FAO prevê dois caminhos para o agronegócio brasileiro sem a hegemonia chinesa no mercado.
A busca da China por maior autossuficiência alimentar tem levado produtores e investidores a questionarem quem ocupará o posto de principal comprador do agronegócio brasileiro. A resposta, segundo a Organização das Nações Unidas para a Alimentação e a Agricultura (FAO), não virá de um único país, mas sim de dois grandes vetores de crescimento.
David Laborde, diretor da Divisão de Economia Agroalimentar da FAO, explicou que a expansão do consumo em mercados emergentes, especialmente na África e no Oriente Médio, e o avanço da bioeconomia global são as novas fronteiras. Essas declarações foram feitas durante um painel no Brazil Climate Solutions, destacando uma mudança significativa no cenário das exportações brasileiras.
Marcos Jank, coordenador do Insper Agro Global, relembrou que o crescimento do agronegócio brasileiro, impulsionado desde os anos 1970 por produtividade e sistemas integrados, sempre dependeu da demanda internacional, com a China como principal motor nas últimas décadas. Contudo, o cenário começa a mudar com o menor ritmo econômico chinês e sua estratégia de segurança alimentar.
O Fim de uma Era: A China e a Mudança no Comércio Global
A China, que foi fundamental para impulsionar exportações brasileiras de proteínas, açúcar, cereais e outras commodities, agora busca reduzir sua dependência de importações, especialmente de soja, como indicado em seu 15º Plano Quinquenal. Laborde ressalta que, embora o mercado chinês ainda ofereça oportunidades, seu potencial de crescimento já foi em grande parte capturado e o ritmo de expansão tende a diminuir.

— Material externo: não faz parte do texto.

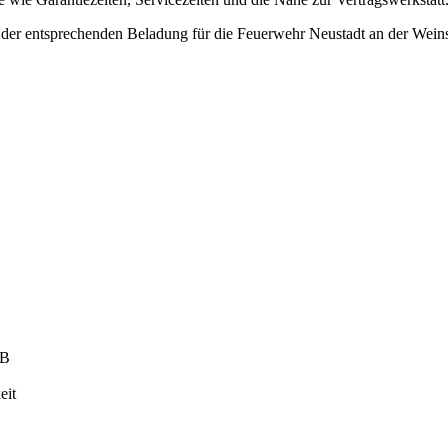
der entsprechenden Beladung für die Feuerwehr Neustadt an der Weins
WB
eit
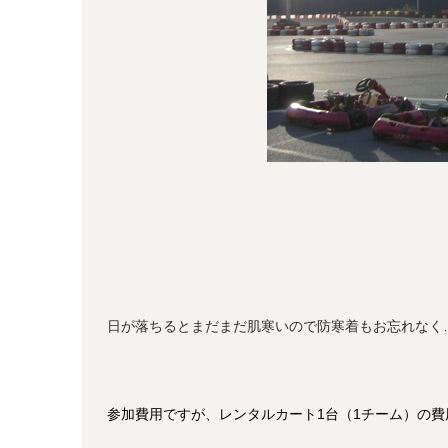
日が落ちるとまだまだ肌寒いので防寒着もお忘れなく
参加費用ですが、レンタルカート1台（1チーム）の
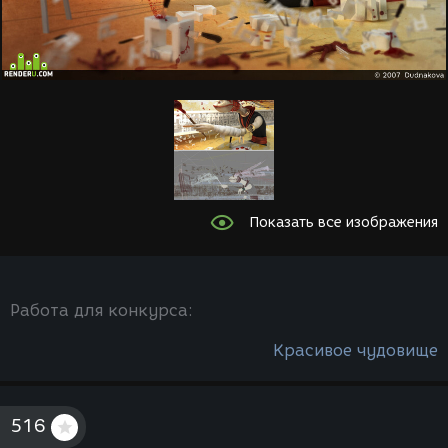
Показать все изображения
Работа для конкурса:
Красивое чудовище
516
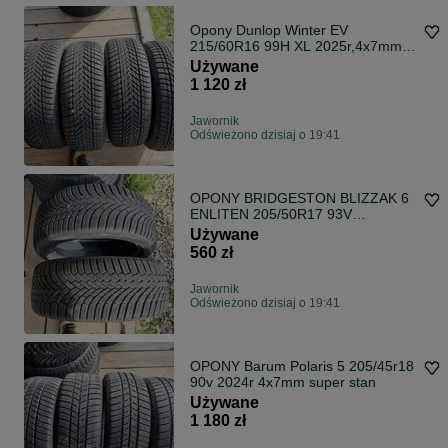
Opony Dunlop Winter EV
215/60R16 99H XL 2025r,4x7mm
super stan jak nowe
Używane
1 120 zł
Jawornik
Odświeżono dzisiaj o 19:41
OPONY BRIDGESTON BLIZZAK 6
ENLITEN 205/50R17 93V
2024r.2x7,7mm super stan
Używane
560 zł
Jawornik
Odświeżono dzisiaj o 19:41
OPONY Barum Polaris 5 205/45r18
90v 2024r 4x7mm super stan
Używane
1 180 zł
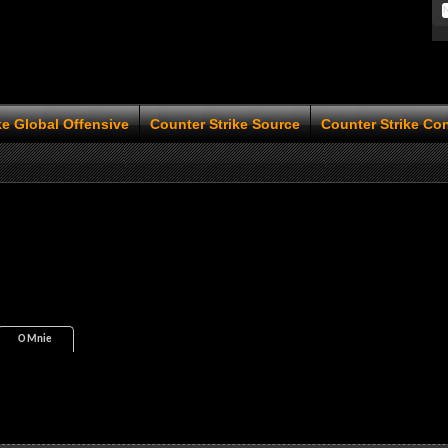
ke Global Offensive
Counter Strike Source
Counter Strike Co
O Mnie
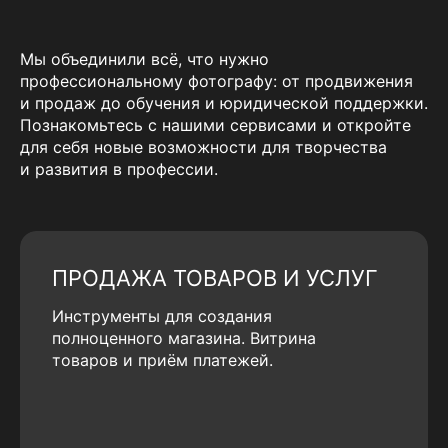
Мы объединили всё, что нужно
профессиональному фотографу: от продвижения
и продаж до обучения и юридической поддержки.
Познакомьтесь с нашими сервисами и откройте
для себя новые возможности для творчества
и развития в профессии.
ПРОДАЖА ТОВАРОВ И УСЛУГ
Инструменты для создания
полноценного магазина. Витрина
товаров и приём платежей.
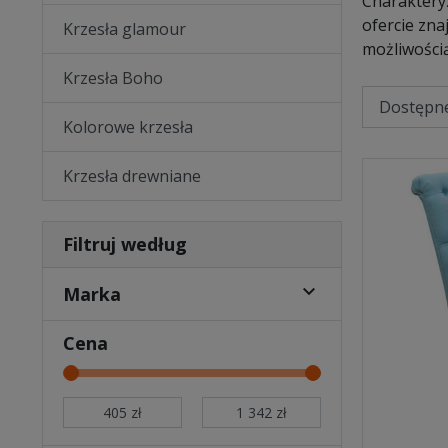
Charakteryz
ofercie zna
Krzesła glamour
możliwości
Krzesła Boho
Kolorowe krzesła
Krzesła drewniane
Filtruj według

Marka
Cena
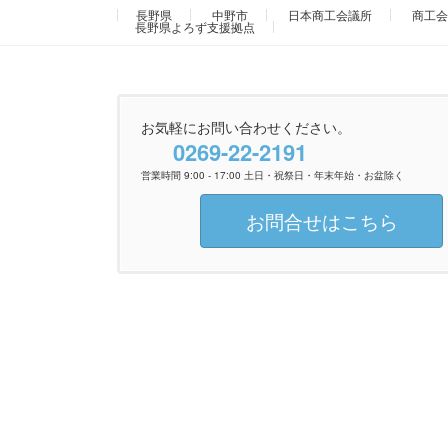
長野県
中野市
日本商工会議所
商工会
長野県よろず支援拠点
お気軽にお問い合わせください。
0269-22-2191
営業時間 9:00 - 17:00 土日・祝祭日・年末年始・お盆除く
お問合せはこちら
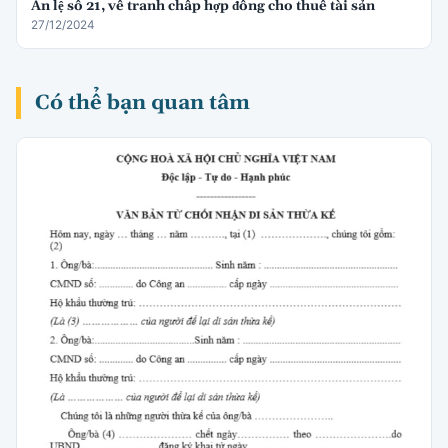
Án lệ số 21, về tranh chấp hợp đồng cho thuê tài sản
27/12/2024
Có thể bạn quan tâm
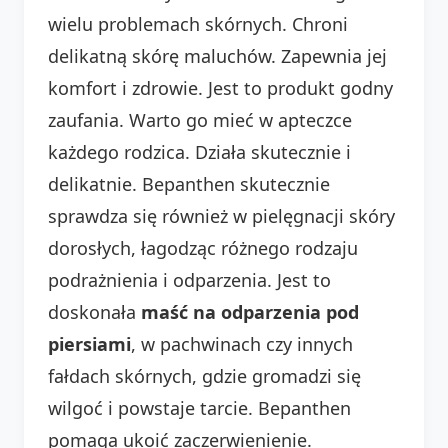
wielu problemach skórnych. Chroni
delikatną skórę maluchów. Zapewnia jej
komfort i zdrowie. Jest to produkt godny
zaufania. Warto go mieć w apteczce
każdego rodzica. Działa skutecznie i
delikatnie. Bepanthen skutecznie
sprawdza się również w pielęgnacji skóry
dorosłych, łagodząc różnego rodzaju
podrażnienia i odparzenia. Jest to
doskonała
maść na odparzenia pod
piersiami
, w pachwinach czy innych
fałdach skórnych, gdzie gromadzi się
wilgoć i powstaje tarcie. Bepanthen
pomaga ukoić zaczerwienienie.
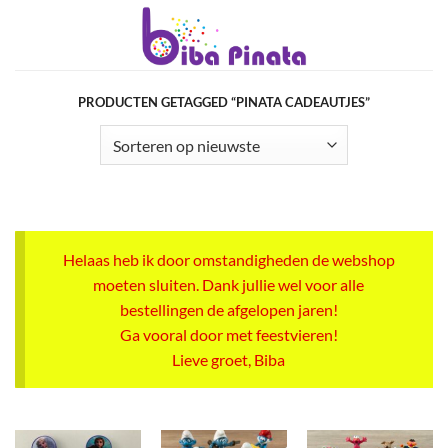
Ga
naar
inhoud
PRODUCTEN GETAGGED “PINATA CADEAUTJES”
Helaas heb ik door omstandigheden de webshop
moeten sluiten. Dank jullie wel voor alle
bestellingen de afgelopen jaren!
Ga vooral door met feestvieren!
Lieve groet, Biba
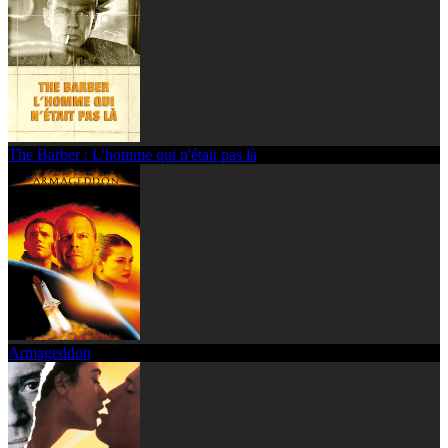
The Barber : L'homme qui n'était pas là
Armageddon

As tensões geopolíticas entre EUA e China beneficiaram o Brasil, mas essa vantagem adicional dificilmente se manterá com a mesma intensidade. A possibilidade da Índia se tornar a ‘nova China’ é descartada por Laborde. O país possui um setor agrícola robusto, com mais de 500 milhões de dependentes da agricultura, o que limita a abertura comercial, apesar de já ser um importante exportador.
África e Oriente Médio: Novos Mercados em Potencial
Laborde aponta a África e o Oriente Médio como os principais vetores de crescimento da demanda por alimentos no futuro. O desafio, no entanto, reside na capacidade financeira desses países em ampliar suas importações. “A questão para a África é se haverá dinheiro suficiente para pagar por essas compras. Isso dependerá do crescimento econômico do próprio continente”, explicou o diretor da FAO.
Apesar dos desafios, a FAO defende que o comércio internacional é uma relação de ganhos mútuos, onde o crescimento de um país impulsiona seus parceiros comerciais. A expansão desses mercados, mesmo que gradual, representa uma oportunidade significativa para diversificar a pauta de exportações do agronegócio brasileiro.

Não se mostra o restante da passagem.